Purchasing your first home also means it's time to secure your first home insurance policy. If you are familiar with renter's insurance, then you know that homeowner's insurance will protect the contents of your property. Unlike renter's insurance, it will also cover damage to the actual property and cover any liability if someone gets hurt on your property. The following guide will further help you understand your first homeowner's policy.
Insurance payments are usually paid to the mortgage holder
Unlike other types of insurance, homeowner's insurance isn't usually paid directly if you have a mortgage out on the home. Instead, it is rolled into your mortgage payment by your lender. This way your lender can ensure that the policy is always up to date and that their investment is protected. The yearly premium will be divided up by your mortgage payment and you will pay a portion of it each month. This portion sits in an escrow account with your mortgage company until it is time for them to withdraw it an pay the policy.
There are several levels of coverage to choose from
Homeowner's policies don't necessarily cover everything, so it's vital that you know your level of coverage. Standard policies may cover fire and flooding from items like broken pipes, but they may not protect against earthquake or natural flood damage. In this case, you may need to get a higher level of coverage or get additional coverage. For example, if you buy a home in a wildfire prone area, you may need to add wildfire coverage to your policy. Read through all the fine print and make sure that the coverage you are purchasing matches the common perils of your area.

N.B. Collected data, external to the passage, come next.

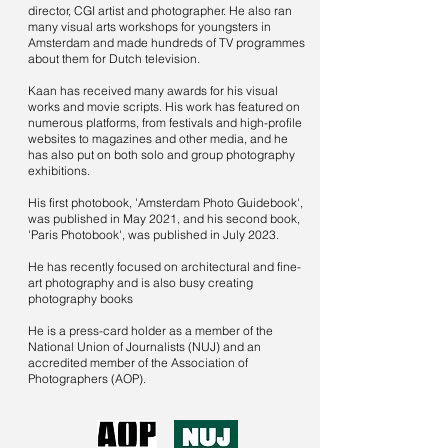
director, CGI artist and photographer. He also ran
many visual arts workshops for youngsters in
Amsterdam and made hundreds of TV programmes
about them for Dutch television.
Kaan has received many awards for his visual
works and movie scripts. His work has featured on
numerous platforms, from festivals and high-profile
websites to magazines and other media, and he
has also put on both solo and group photography
exhibitions.
His first photobook, 'Amsterdam Photo Guidebook',
was published in May 2021, and his second book,
'Paris Photobook', was published in July 2023.
He has recently focused on architectural and fine-
art photography and is also busy creating
photography books
He is a press-card holder as a member of the
National Union of Journalists (NUJ) and an
accredited member of the Association of
Photographers (AOP).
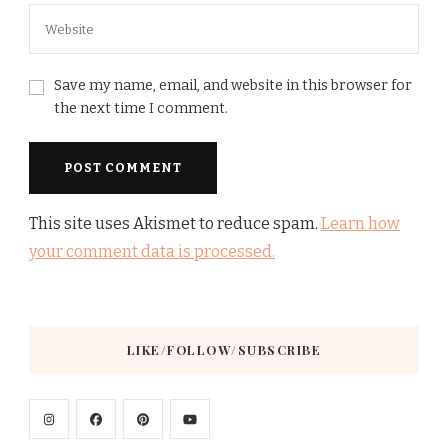
Save my name, email, and website in this browser for
the next time I comment.
This site uses Akismet to reduce spam.
Learn how
your comment data is processed.
LIKE/FOLLOW/SUBSCRIBE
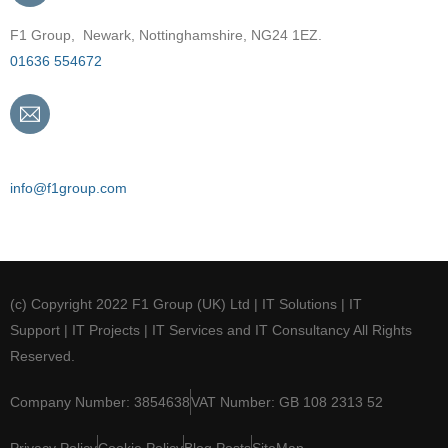
F1 Group, Newark, Nottinghamshire, NG24 1EZ.
01636 554672
Email
info@f1group.com
(c) Copyright 2022 F1 Group (UK) Ltd | IT Solutions | IT
Support | IT Projects | IT Services and IT Consultancy All Rights
Reserved.
Company Number: 3854638
VAT Number: GB 108 2313 52
Privacy Policy
Cookie Policy
Blog Posts
SiteMap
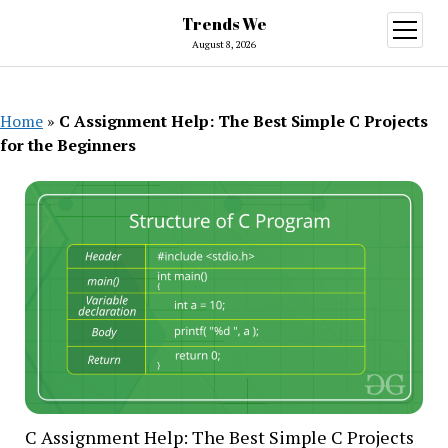
Trends We
open
menu
August 8, 2026
Home
»
C Assignment Help: The Best Simple C Projects
for the Beginners
C Assignment Help: The Best Simple C Projects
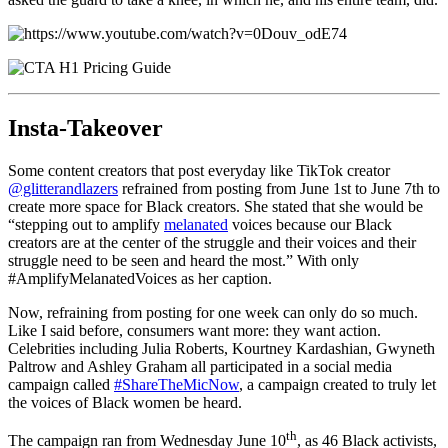
Insta-Takeover
Some content creators that post everyday like TikTok creator
@glitterandlazers
refrained from posting from June 1st to June 7th to
create more space for Black creators. She stated that she would be
“stepping out to amplify
melanated
voices because our Black
creators are at the center of the struggle and their voices and their
struggle need to be seen and heard the most.” With only
#AmplifyMelanatedVoices as her caption.
Now, refraining from posting for one week can only do so much.
Like I said before, consumers want more: they want action.
Celebrities including Julia Roberts, Kourtney Kardashian, Gwyneth
Paltrow and Ashley Graham all participated in a social media
campaign called
#ShareTheMicNow
, a campaign created to truly let
the voices of Black women be heard.
th
The campaign ran from Wednesday June 10
, as 46 Black activists,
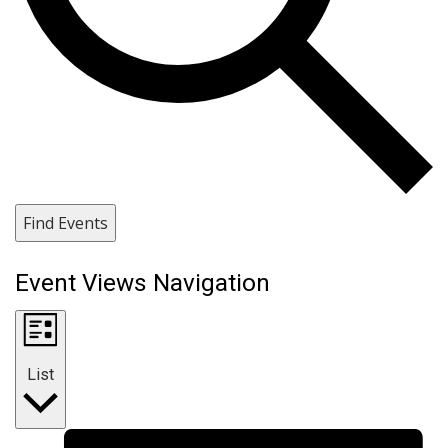
Find Events
Event Views Navigation
List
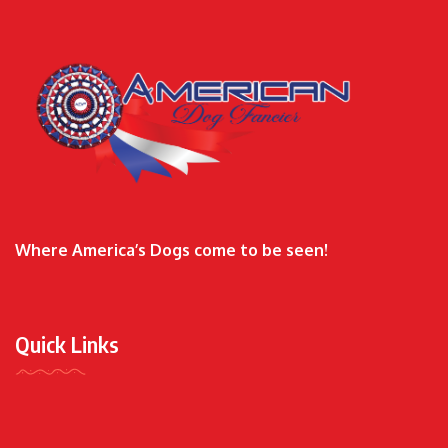
Where America’s Dogs come to be seen!
Quick Links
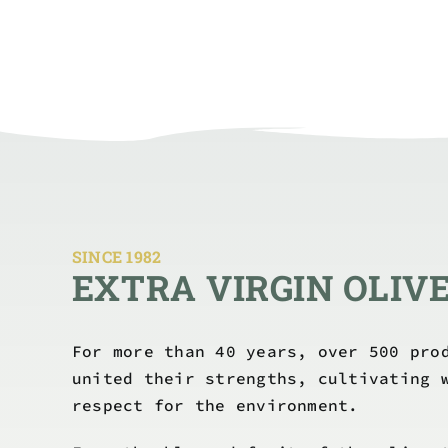
SINCE 1982
EXTRA VIRGIN OLIVE
For more than 40 years, over 500 pro
united their strengths, cultivating 
respect for the environment.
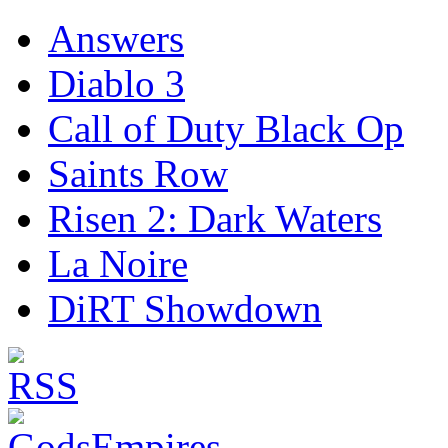
Answers
Diablo 3
Call of Duty Black Op
Saints Row
Risen 2: Dark Waters
La Noire
DiRT Showdown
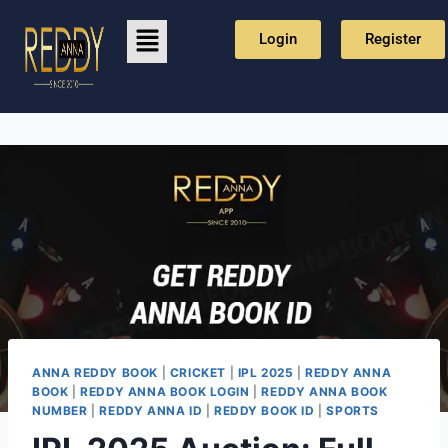
Login
Register
ANNA REDDY BOOK
|
CRICKET
|
IPL 2025
|
REDDY ANNA
BOOK
|
REDDY ANNA BOOK LOGIN
|
REDDY ANNA BOOK
NUMBER
|
REDDY ANNA ID
|
REDDY BOOK ID
|
SPORTS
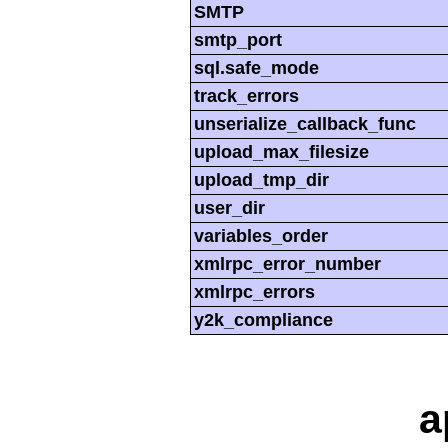
SMTP
smtp_port
sql.safe_mode
track_errors
unserialize_callback_func
upload_max_filesize
upload_tmp_dir
user_dir
variables_order
xmlrpc_error_number
xmlrpc_errors
y2k_compliance
a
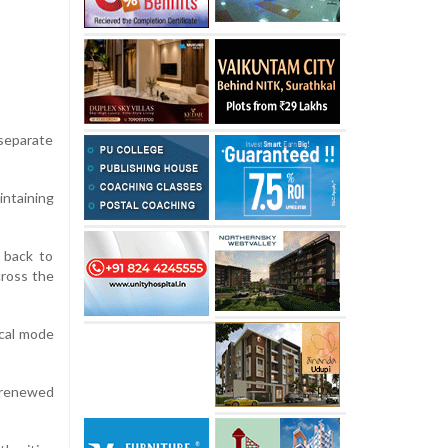
separate
ntaining
 back to
cross the
ical mode
 renewed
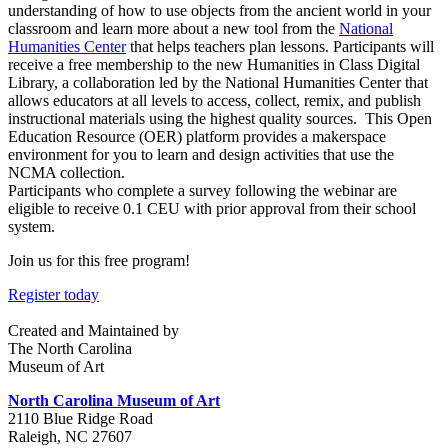
understanding of how to use objects from the ancient world in your
classroom and learn more about a new tool from the
N
ational
Humanities Center
that helps teachers plan lessons. Participants will
receive a free membership to the new Humanities in Class Digital
Library, a collaboration led by the National Humanities Center that
allows educators at all levels to access, collect, remix, and publish
instructional materials using the highest quality sources. This Open
Education Resource (OER) platform provides a makerspace
environment for you to learn and design activities that use the
NCMA collection.
Participants who complete a survey following the webinar are
eligible to receive 0.1 CEU with prior approval from their school
system.
Join us for this free program!
Register today
Created and Maintained by
The North Carolina
Museum of Art
North Carolina Museum of Art
2110 Blue Ridge Road
Raleigh, NC 27607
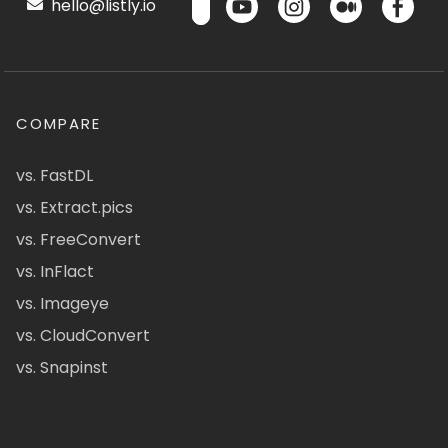
hello@listly.io
COMPARE
vs. FastDL
vs. Extract.pics
vs. FreeConvert
vs. InFlact
vs. Imageye
vs. CloudConvert
vs. Snapinst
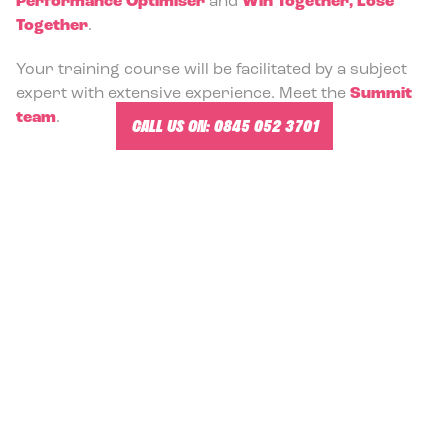
Performance Optimiser
and
Win Together, Lose
Together
.
Your training course will be facilitated by a subject
expert with extensive experience. Meet the
Summit
team
.
CALL US ON:
0845 052 3701
-
Management Training and Team Building in York.
MANAGEMENT TRAINING VENUES
IN YORK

The value of your home may not equal the replacement cost
The value of your home, for the insurance company, may far fall less than what it would actually cost to rebuild in the event your home was a total loss due to fire or another disaster. This is because there is the additional cost of razing the old home, along with rebuilding it from scratch. Fortunately, you can insure replacement cost instead of the home value. This can be a lifesaver for the new homeowner, since you may not have enough saved up since your purchase to cover the extra if disaster did strike.
Verify that you have sufficient contents coverage
One thing commonly overlooked when you get your first policy is the amount of the contents coverage. Most standard policies also come with a standardized amount. This amount may be plenty if you own average items—clothing, housewares, a few major electronics. On the other hand, if you have pricey items or collectibles, such as a home recording studio or a collection of fine jewelry, then the contents coverage may not be sufficient and you may want to consider purchasing additional coverage.